The findings agree with the reports of Omitoyin et al. (1999), Omoniyi et al. (2002) and Ayotunde and Ofem (2008). The observed increasing state of inactivity with increasing extracts concentrations and exposure period are considered normal in both acute and chronic toxicity testing (Kulakkattolickal and Kramer, 1997).

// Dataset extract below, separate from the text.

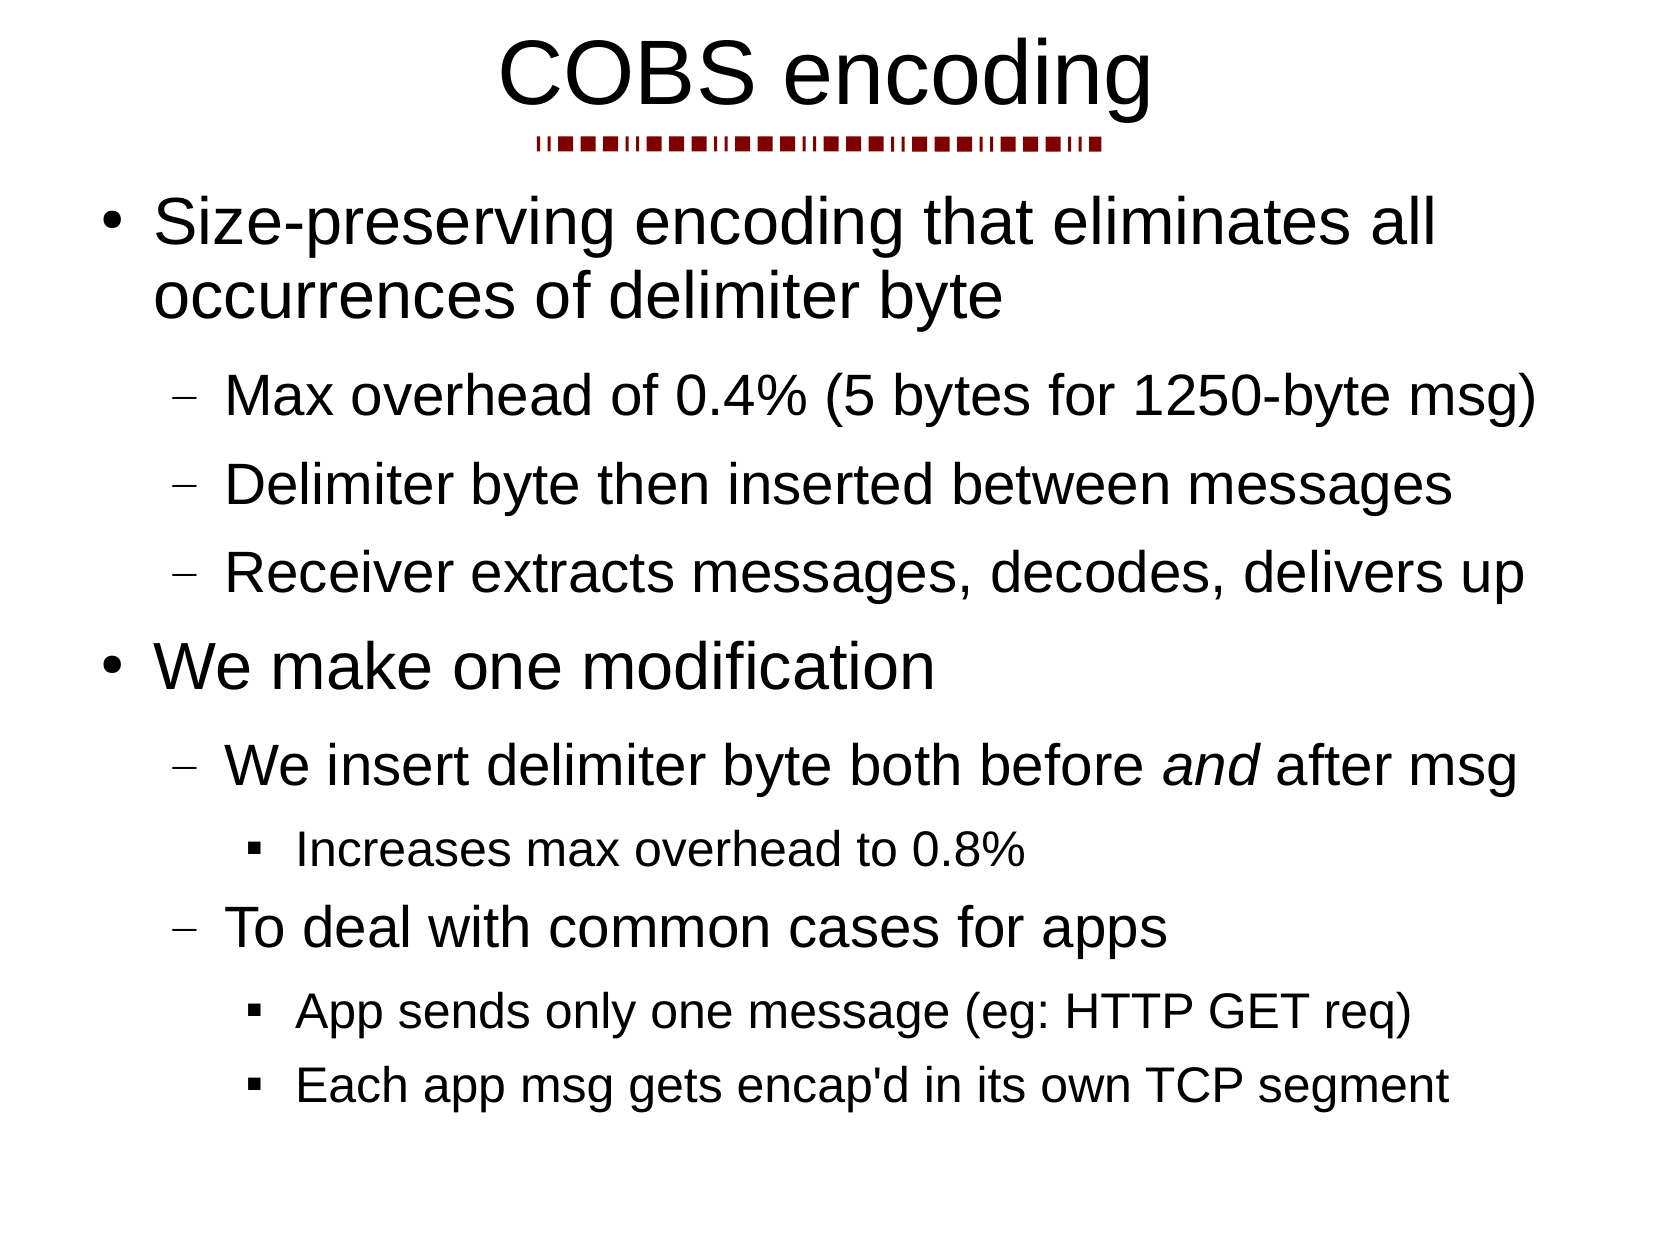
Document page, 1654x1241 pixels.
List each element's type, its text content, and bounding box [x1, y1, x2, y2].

list Size-preserving encoding that eliminates all occurrences of delimiter byte Max overhead of 0.4% (5 bytes for 1250-byte msg) Delimiter byte then inserted between messages Receiver extracts messages, decodes, delivers up We make one modification We insert delimiter byte both before and after msg Increases max overhead to 0.8% To deal with common cases for apps App sends only one message (eg: HTTP GET req) Each app msg gets encap'd in its own TCP segment [82, 183, 1571, 1113]
title COBS encoding [82, 0, 1571, 169]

The estimated 96 h LC₅₀ values were due to the toxicities of both extracts on exposed fish. These values were much higher than 96 h LC₅₀ values of 0.36 and 13.18 mg L ^-1 reported by Omitoyin et al. (2006) and Usman et al. (2005), respectively meaning that the pollutants used by these researchers were more toxic to C. gariepinus juveniles than aqueous and ethanol extracts of P. biglobosa pods. Even though, the ethanol extract of P. biglobosa pods was more toxic compared to their aqueous counterparts from their estimated 96 h LC₅₀ values and exhibited clinical signs, both extracts of P. bigloobsa pods are of minimal toxicity to exposed C. gariepinus juveniles based on the hazard ratings for synthetic agrochemicals (Louis et al., 1996). The findings of ethanol extract being more toxic to xposed C. gariepinus juveniles agree with the report of Fafioye et al. (2004). The estimated maximum toxicant admissible concentrations for aqueous and ethanol extracts of P. biglobosa pods were concentration ranges which will not have any adverse effect on exposed fishes or the physicochemical constituents of their immediate external environment (Lesnikov, 1979).

CONCLUSION

In this study, we observed clinical signs and deaths of exposed C. gariepinus juveniles including the established 96 h LC₅₀ values for both extracts implies that the aqueous and ethanol extracts of P. biglobosa pods are toxic and therefore, can be used as effective piscicide in place of synthetic compounds to harvest fishes from our abundant water bodies.